While the report cites “more than a dozen current and former employees” of OpenAI, the quote above is clearly from a current one. A senior one. That’s interesting in so far as you can use it as a finger-on-the-pulse within the company. And it points to both an opportunity and challenge ahead for OpenAI.
First and foremost, it would be wild for the company to cede the chatbot ground. To be clear and fair, the rest of the report doesn’t indicate that the ‘chat’ element of ChatGPT is going away, let alone dying – unlike, say, Sora – but it does indicate an effort and hope to move beyond it, and perhaps just use it as an entry point to get people in the door for the “real” services that OpenAI wants to push.

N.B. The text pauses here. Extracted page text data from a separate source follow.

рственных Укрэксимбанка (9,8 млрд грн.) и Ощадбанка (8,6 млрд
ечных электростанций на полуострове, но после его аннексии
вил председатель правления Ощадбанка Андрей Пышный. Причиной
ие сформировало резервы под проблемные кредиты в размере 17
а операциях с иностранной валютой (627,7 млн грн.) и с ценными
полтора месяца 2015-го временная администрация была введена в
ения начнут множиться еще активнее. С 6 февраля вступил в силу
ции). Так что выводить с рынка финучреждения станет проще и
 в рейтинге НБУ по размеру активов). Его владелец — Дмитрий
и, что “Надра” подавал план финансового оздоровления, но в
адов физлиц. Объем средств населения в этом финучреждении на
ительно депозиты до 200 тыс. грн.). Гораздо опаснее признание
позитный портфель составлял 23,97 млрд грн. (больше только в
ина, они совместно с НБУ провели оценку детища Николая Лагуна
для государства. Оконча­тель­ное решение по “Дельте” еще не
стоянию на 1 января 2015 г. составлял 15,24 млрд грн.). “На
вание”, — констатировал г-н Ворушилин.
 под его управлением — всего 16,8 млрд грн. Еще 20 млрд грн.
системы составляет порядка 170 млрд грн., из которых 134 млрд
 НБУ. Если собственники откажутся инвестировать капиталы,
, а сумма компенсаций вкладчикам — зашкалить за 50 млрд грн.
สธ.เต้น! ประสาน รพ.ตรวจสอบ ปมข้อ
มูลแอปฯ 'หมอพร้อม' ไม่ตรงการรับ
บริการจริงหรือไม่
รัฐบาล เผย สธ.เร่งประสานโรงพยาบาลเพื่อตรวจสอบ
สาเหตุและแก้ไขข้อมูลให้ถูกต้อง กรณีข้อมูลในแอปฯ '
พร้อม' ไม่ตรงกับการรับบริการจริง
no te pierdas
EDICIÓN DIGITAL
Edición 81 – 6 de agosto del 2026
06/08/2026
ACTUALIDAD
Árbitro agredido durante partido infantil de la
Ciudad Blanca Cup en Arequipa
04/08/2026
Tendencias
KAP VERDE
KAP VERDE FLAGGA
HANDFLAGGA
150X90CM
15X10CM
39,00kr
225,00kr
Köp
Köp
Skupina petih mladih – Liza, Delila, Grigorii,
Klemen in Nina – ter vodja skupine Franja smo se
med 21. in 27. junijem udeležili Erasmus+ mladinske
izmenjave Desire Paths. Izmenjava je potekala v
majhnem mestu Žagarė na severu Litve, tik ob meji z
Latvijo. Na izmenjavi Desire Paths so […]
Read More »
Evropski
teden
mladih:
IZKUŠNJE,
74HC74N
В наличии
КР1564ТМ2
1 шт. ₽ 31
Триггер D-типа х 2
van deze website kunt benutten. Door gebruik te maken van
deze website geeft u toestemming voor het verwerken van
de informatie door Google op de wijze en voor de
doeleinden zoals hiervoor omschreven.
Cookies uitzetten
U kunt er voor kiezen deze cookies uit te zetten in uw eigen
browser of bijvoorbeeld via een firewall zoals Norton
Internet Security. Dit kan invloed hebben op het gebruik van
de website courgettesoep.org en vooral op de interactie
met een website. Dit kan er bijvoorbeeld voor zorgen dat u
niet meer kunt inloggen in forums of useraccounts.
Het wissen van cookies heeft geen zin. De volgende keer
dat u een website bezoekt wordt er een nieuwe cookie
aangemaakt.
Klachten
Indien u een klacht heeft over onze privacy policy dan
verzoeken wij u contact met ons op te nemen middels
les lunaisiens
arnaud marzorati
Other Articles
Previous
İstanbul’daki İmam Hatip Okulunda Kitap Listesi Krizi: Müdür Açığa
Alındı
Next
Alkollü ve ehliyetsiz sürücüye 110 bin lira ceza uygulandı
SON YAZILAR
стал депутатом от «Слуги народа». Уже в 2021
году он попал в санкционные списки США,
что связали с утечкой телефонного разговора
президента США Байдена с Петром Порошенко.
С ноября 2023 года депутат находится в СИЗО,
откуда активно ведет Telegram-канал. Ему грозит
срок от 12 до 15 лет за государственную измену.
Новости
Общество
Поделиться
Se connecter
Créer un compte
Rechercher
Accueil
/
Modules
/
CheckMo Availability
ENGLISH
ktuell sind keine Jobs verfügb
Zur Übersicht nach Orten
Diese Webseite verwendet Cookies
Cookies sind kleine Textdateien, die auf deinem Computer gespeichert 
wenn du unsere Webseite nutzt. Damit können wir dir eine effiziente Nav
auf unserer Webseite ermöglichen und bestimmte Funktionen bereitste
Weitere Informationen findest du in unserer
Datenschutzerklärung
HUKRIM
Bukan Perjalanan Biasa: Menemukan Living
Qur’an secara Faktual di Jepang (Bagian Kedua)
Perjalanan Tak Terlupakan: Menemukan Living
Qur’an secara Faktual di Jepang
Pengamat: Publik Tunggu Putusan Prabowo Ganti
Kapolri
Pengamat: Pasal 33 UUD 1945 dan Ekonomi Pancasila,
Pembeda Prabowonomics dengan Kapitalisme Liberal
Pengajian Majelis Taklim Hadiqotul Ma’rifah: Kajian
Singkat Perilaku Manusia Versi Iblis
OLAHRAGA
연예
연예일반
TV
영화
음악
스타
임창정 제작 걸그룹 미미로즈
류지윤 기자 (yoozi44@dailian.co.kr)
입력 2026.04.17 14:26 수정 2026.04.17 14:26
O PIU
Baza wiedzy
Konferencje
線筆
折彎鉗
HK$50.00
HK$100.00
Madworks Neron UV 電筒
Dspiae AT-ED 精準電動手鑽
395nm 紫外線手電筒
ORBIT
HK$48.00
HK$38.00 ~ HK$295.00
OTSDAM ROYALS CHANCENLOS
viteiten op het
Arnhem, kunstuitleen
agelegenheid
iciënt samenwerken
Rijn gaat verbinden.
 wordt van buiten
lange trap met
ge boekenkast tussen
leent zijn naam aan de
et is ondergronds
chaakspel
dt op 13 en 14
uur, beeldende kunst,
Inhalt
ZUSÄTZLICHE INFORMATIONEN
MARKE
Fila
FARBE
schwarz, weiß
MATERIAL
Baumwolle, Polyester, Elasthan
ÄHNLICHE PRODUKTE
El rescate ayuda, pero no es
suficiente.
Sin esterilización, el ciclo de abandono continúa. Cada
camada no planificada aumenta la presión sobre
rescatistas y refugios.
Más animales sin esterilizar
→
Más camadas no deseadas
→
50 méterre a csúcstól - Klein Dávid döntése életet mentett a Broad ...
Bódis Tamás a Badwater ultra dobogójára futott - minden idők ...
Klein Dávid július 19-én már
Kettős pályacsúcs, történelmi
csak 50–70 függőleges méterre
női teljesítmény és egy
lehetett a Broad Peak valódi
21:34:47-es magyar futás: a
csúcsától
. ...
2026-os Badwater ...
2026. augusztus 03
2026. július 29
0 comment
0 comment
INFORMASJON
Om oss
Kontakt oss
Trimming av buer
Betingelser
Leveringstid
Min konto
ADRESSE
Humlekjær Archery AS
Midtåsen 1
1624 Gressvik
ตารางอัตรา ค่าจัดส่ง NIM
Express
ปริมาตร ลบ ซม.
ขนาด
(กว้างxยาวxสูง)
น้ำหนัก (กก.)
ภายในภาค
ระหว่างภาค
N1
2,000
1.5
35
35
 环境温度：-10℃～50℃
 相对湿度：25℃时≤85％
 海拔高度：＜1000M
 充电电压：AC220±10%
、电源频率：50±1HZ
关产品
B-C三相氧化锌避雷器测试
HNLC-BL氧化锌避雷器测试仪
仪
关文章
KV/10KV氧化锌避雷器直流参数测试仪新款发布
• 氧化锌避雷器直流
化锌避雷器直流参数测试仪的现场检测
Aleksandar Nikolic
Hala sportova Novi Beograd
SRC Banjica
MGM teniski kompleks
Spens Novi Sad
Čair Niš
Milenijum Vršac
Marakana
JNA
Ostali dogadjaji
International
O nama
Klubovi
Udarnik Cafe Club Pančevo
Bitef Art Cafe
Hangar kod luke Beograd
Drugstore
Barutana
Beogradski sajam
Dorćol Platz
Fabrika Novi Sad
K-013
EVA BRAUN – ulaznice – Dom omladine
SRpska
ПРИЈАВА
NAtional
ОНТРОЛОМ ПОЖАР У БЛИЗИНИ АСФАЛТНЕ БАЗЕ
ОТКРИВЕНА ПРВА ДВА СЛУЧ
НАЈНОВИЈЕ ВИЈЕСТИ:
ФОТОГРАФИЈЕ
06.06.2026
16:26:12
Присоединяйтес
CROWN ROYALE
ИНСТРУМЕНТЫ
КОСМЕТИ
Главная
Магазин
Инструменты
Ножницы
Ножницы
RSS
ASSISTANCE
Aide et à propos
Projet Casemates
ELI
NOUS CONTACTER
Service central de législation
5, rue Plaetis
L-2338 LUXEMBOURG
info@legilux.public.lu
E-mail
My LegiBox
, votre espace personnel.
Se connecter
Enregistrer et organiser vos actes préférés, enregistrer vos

That’s obviously increasingly important as OpenAI angles towards an IPO. There was a time, perhaps a year ago, when it seemed like their top-line revenue and user growth was enough, but a lot has changed in a year. While it has long looked like Anthropic was in a better position from a bottom-line perspective, due to less spend (as, at least somewhat related, more focus), the fact that they’ve now surpassed OpenAI with that top-line growth is also a problem, obviously. And ahead of the would-be IPOs, the private valuations of the two companies now fully reflects that.
At the same time, at least one report suggests ChatGPT has surpassed the all-important 1B MAU mark – though the company has yet to officially announce it. While it remains record-breaking growth, a number of reports suggested that they were hoping to hit the mark by the end of last year. Doing so six months into this year suggests growth that is slowing, of course. Also not great: the fact that Google just announced the 900M MAU mark for Gemini at I/O last month.
Anthropic is attacking the business while Google is attacking the usage. So yeah, something had to change.
Given that timetable, they’ll also likely be battling their old friend Microsoft on the “super app” front. Probably Google as well, depending on how long it takes them to pull their agents and coding tools into the Gemini app.
The “apps from external partners” element is interesting, the report goes a bit more into that further down:
In other words, anyone partnering with OpenAI on this launch better prepare to be relegated back into the background eventually. But for now, this new “Super” ChatGPT will seemingly try to lean on partners for all it can do out-of-the-box beyond the things Claude may already be doing for you. Yes, we’re still trying to make App Stores happen, in a way.
To reiterate, that’s a current OpenAI exec speaking on-the-record about these changes. And his comments also suggest a move beyond the chatbot but also that the company believes we may yet enter a world of “one AI to rule them all” – something I’ve explored more recently in thinking about if the AI world might play out in a similar manner to the old “bring your own device” strategy in enterprise. Is your personal AI going to be so ingrained in your life that it’s also just most convenient to use it as your work AI?
OpenAI sure seems to think so! Of course, the opposite might be true (or so Microsoft undoubtedly hopes).
Yeah, two roads diverged… until they suddenly converged when it became clear which was the better road.
Speaking of, I can’t help but continue to think that the real risk here for OpenAI is in morphing ChatGPT from this consumer-facing phenomenon into this more enterprise-focused business. They wouldn’t frame it that way, of course – again, one AI to rule them all, and all that – but this “super app” could certainly muddle the message of what exactly ChatGPT is.
Given the killer quote above, is it reasonable to think they might now even call such an app “ChatGPT” anymore? I mean, that would be truly crazy given that it has basically become the “Kleenex” brand of AI (no matter what Microsoft may think – lol).